Look over the lines below. Report each one that includes the string "Rendered".

Exercise data:
◇ ◇ ◇

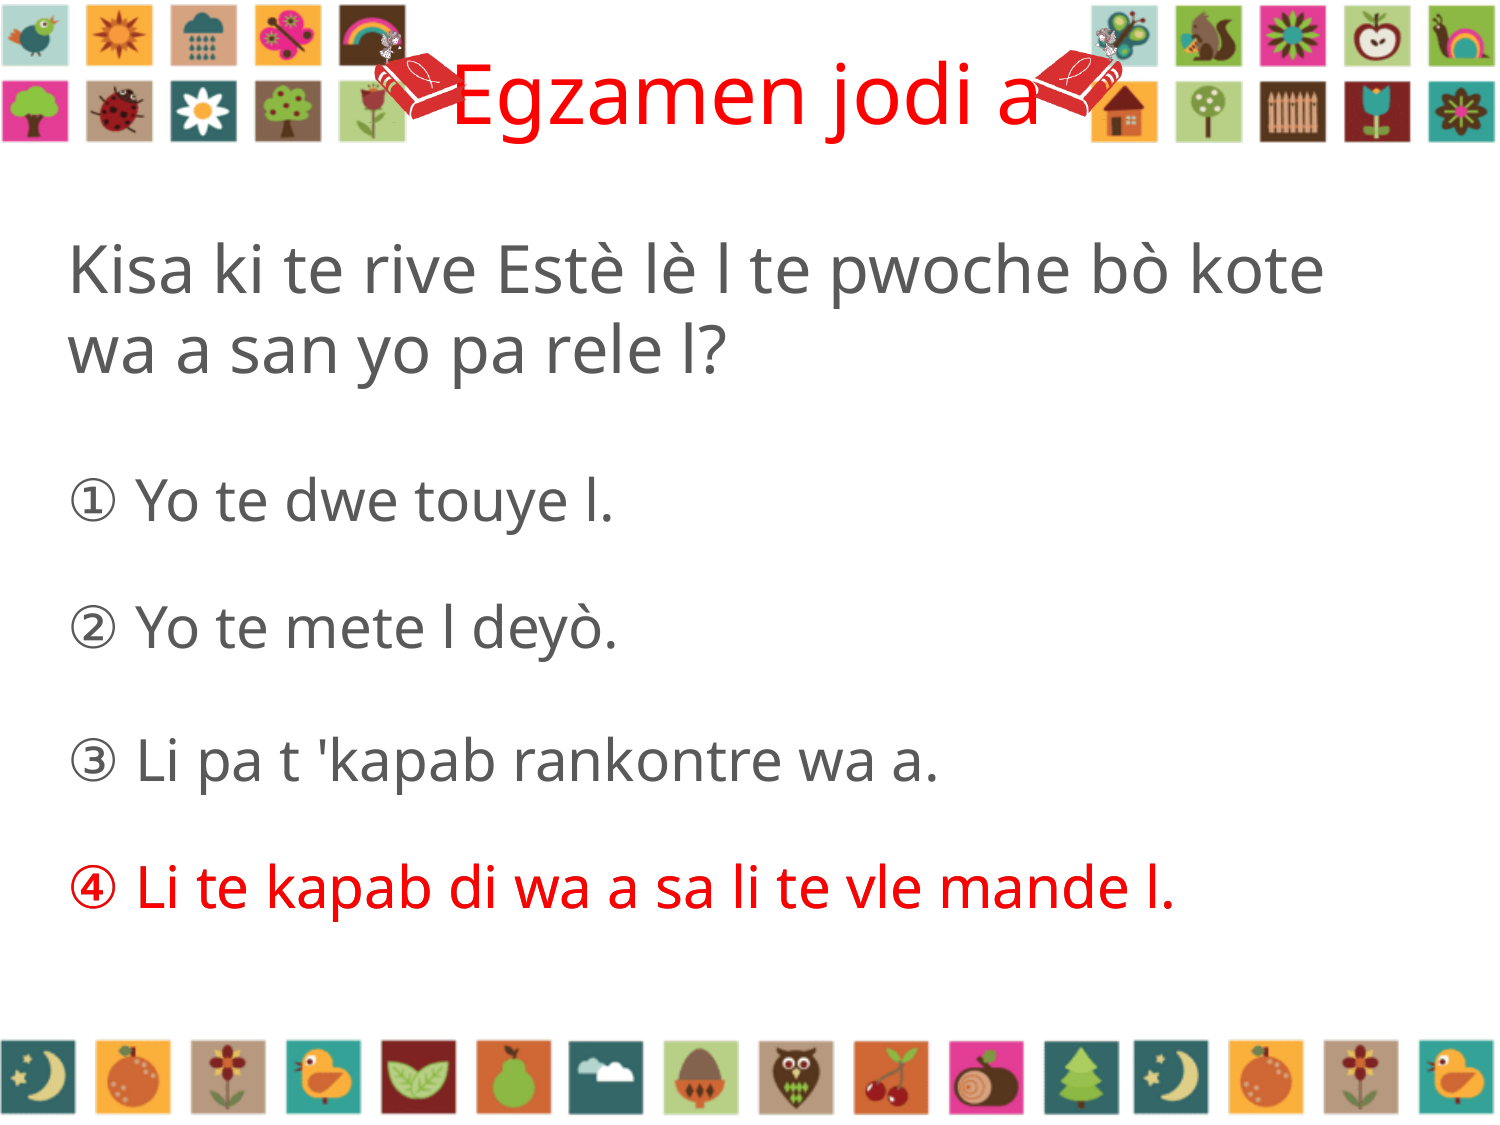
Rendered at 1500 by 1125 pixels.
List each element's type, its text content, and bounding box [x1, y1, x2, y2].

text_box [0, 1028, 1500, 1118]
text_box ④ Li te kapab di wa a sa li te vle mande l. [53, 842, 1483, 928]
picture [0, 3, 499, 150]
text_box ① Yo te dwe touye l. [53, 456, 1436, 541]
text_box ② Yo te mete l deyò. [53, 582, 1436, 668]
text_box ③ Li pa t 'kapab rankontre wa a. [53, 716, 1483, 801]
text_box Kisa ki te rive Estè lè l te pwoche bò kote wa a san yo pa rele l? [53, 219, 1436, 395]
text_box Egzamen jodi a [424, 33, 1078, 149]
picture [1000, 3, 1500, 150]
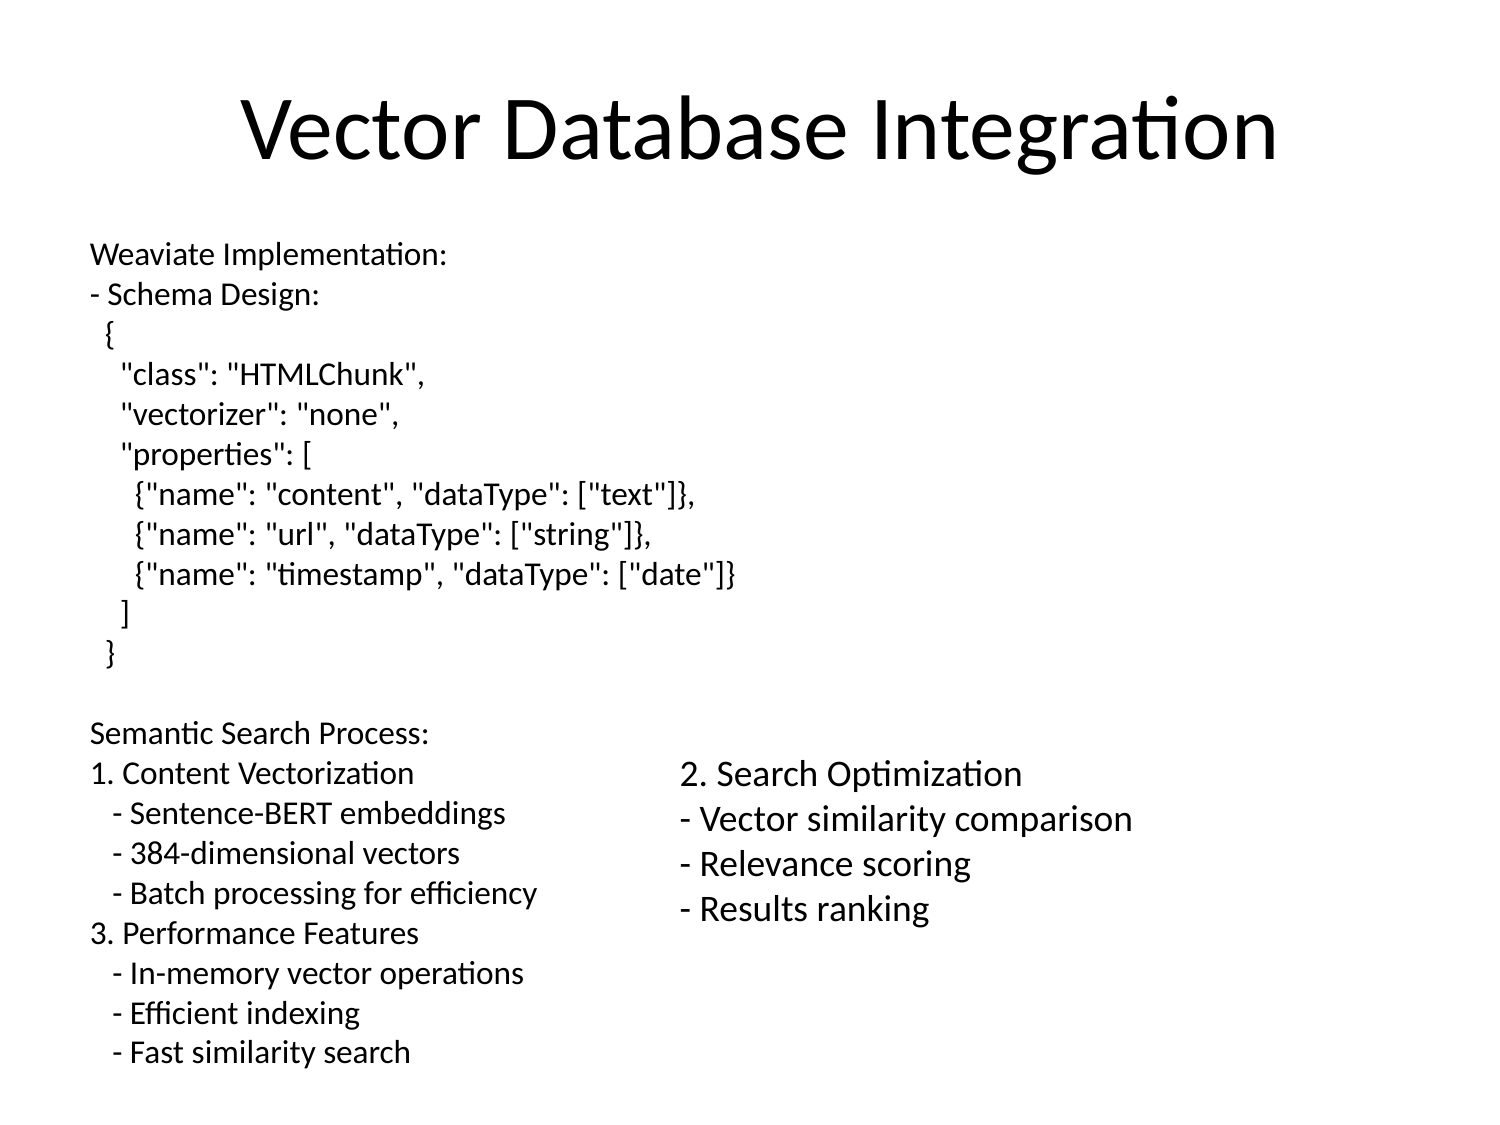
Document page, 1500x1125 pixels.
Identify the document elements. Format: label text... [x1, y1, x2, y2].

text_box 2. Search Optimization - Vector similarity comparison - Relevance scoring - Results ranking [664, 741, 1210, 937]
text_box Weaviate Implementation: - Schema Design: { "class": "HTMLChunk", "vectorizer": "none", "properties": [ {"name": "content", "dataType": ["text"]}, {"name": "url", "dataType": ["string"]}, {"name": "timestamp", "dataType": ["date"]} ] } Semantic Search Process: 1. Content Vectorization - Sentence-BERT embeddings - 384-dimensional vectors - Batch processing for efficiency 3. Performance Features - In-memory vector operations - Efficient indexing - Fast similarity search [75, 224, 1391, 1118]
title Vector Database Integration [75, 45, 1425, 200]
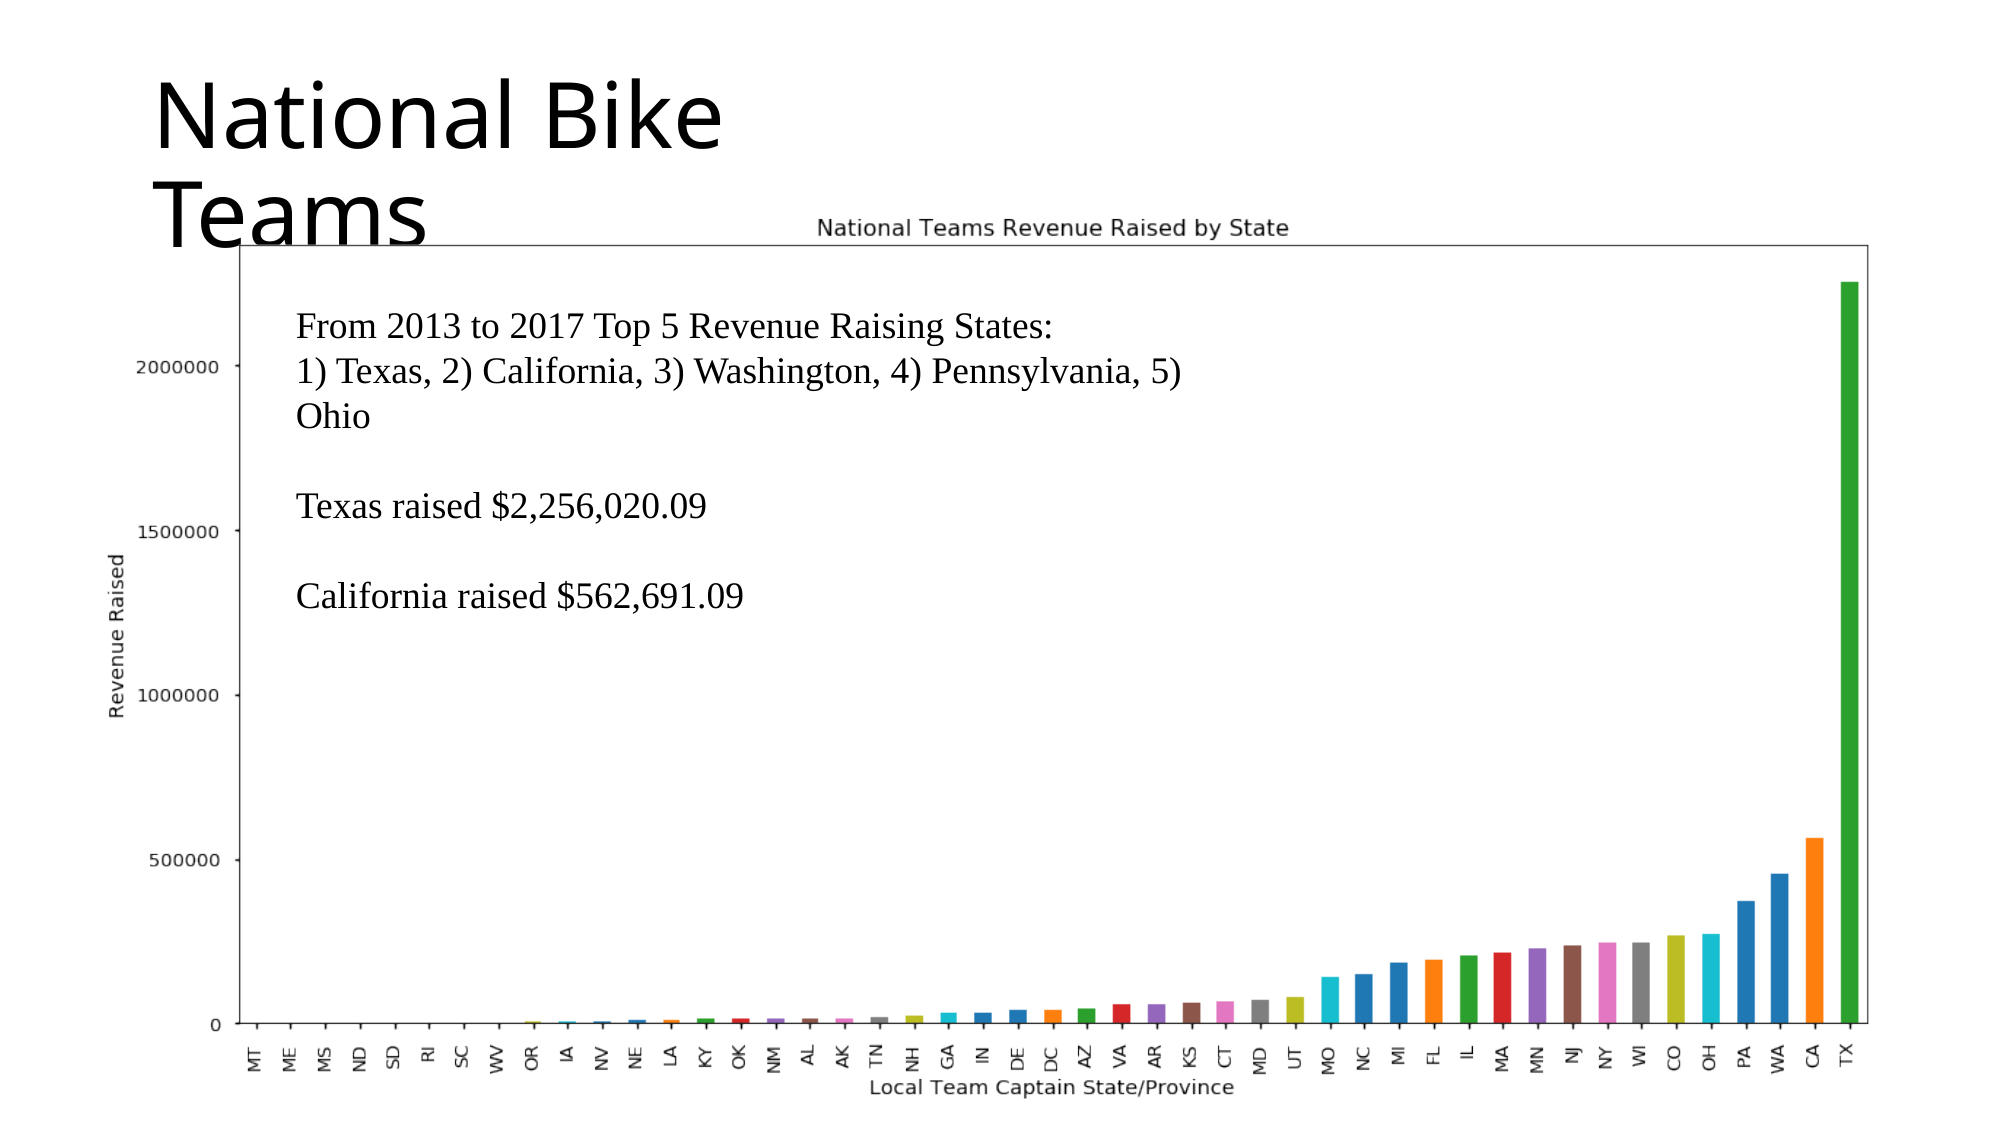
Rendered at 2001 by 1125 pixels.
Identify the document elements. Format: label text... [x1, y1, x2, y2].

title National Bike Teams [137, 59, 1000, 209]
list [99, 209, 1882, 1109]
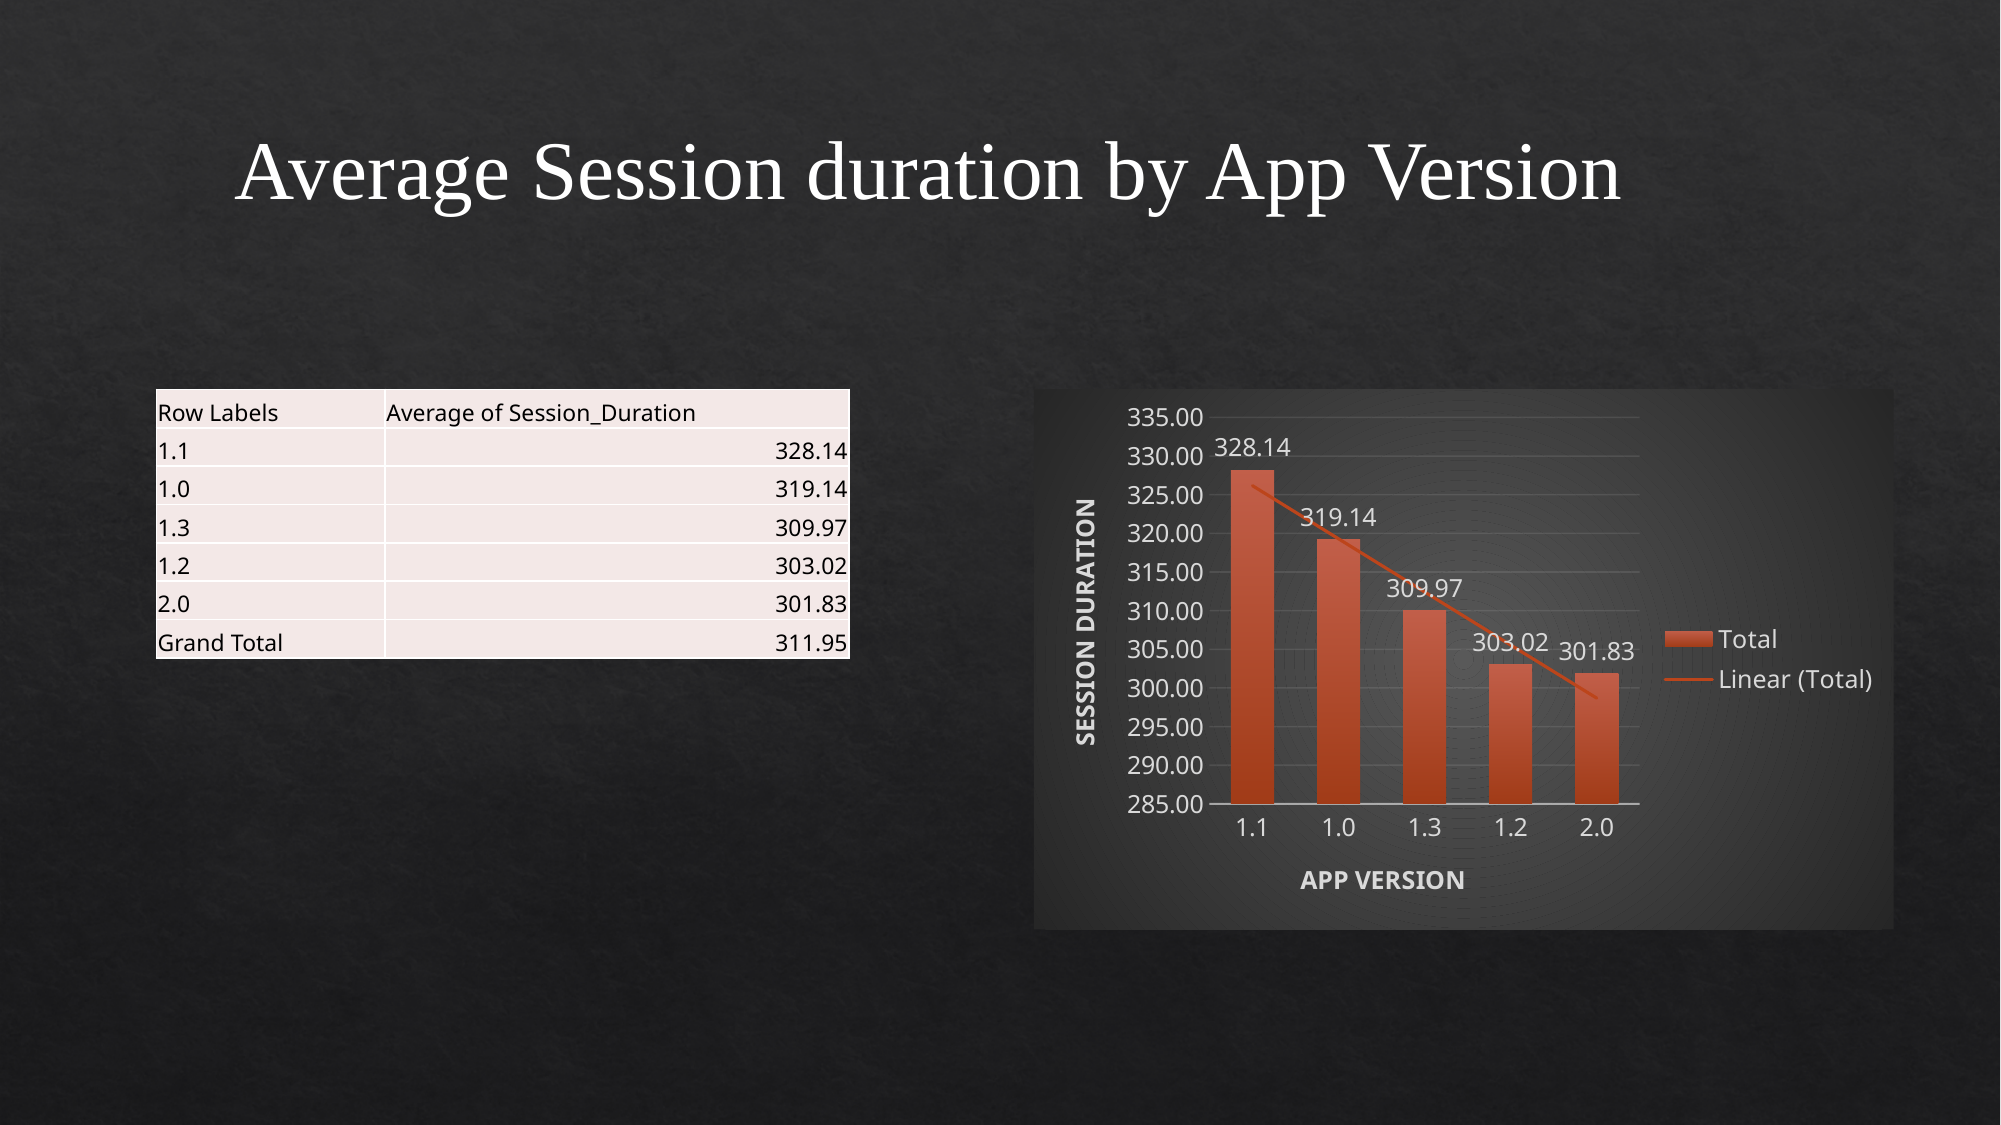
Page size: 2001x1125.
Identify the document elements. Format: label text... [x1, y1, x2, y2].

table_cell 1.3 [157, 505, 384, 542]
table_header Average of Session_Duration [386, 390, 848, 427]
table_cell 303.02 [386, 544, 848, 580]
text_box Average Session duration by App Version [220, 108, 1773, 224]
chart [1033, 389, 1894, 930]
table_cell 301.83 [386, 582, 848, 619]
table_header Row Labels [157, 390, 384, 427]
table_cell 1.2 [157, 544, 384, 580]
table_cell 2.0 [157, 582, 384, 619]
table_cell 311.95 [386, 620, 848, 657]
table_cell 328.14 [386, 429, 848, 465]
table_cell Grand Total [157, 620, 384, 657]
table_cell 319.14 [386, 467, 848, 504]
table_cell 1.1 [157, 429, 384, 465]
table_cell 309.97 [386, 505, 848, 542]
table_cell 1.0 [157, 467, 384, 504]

◇ ◇ ◇

Result below:
Rendered at 1500 by 1125 pixels.
Rendered at 2001 by 1125 pixels.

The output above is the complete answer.